The mountains on each hand have become only great black shadows in the darkness; but when the mists lift, and the wind, blowing soft and heavy out of the east, drives back the curtain of rain, a steady light, the promise of all comfort, appears shining among trees far in front. Meanwhile, low on the right, rushing dim and sullen in the darkness, lies the "wan water" of which the ballads speak. It is the Loch o’ the Lowes—an eerie sight enough, with its bodeful lapping and its drifting streaks of foam. The rush of a descending stream makes itself heard under the road among the shadows, and once or twice a few drops of rain are scattered from the edge of some trailing cloud; then a path turns off to the right, and there, on the narrow neck of land between this upper sheet of water and St Mary’s Loch, glows the welcome light of Tibbie Shiel’s Inn.

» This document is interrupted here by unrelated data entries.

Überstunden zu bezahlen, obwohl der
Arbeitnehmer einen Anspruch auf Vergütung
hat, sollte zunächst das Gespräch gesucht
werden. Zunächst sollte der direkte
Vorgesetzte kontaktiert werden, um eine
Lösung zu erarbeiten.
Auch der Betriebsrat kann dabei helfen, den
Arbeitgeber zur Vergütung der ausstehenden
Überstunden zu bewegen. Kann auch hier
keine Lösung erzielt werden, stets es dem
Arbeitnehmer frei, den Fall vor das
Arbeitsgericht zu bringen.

And bright, after the outside darkness, seems the pleasant fire and lamplight in the little low-roofed room to which the guest is ushered; and hospitable sound the voices that come along the clean stone passage from the kitchen. Many a famous angler has been housed under this humble roof; for the loch and its streams are historic fishing-ground. Here, many a time, has come the great Christopher North—not the "musty, fusty Christopher" Tennyson has called him, but the large-souled poet, who could land a salmon or a sea-trout as well as he could draw tears and laughter with a Border tale. Here "the Shepherd" and he have foregathered for many a hearty supper after long, quiet days by the loch side; and the cosy parlour was the scene of at least one of the famous Noctes. And here it was, on the morning after one of these great carousals, that Tibbie was startled by the Professor shouting to her to "bring in the loch," as he was "here at the back o’ Jeems, and unco dry." The ancient hostess, a celebrity in her time, is now no more (many a bit of sententious wisdom she would impart as she sat in her latter days by the ingle neuk); [Tibbie, whose married name was Richardson, had been in her youth in the household of the Ettrick Shepherd’s mother. She knew the poet well, and was wont to say of him that he "was a gey sensible man, for a’ the nonsense he wrat."] but a comely lass, fresh-coloured and kindly-voiced, does for the stranger the first hospitalities of Yarrowdale.

In the inn at this time of year the visitor may find perhaps a single guest or so beside himself—some solitary angler who, wandering the countryside, rod in hand, for a week, has exhausted his stock of news and literature, and who, over the pipe of peace by the evening fire, is glad to fraternise with new-corners from the outer world. And for the viands— never, surely, was a meal so welcome as supper here after the "caller" air of the hills; and the steaming tea and smoking ham and eggs, with the thick white scones and fragrant butter, disappear with startling rapidity. Afterwards, when the house has gone to rest, it is pleasant to lie in the little recessed bed (for parlour and bedroom are the same thing), and watch, before falling asleep, the red fire sink on the hearth, hearing nothing but the gentle pressure of the wind sometimes against the deep-set casement, and conscious that the first steps have been taken in the land of Border Story.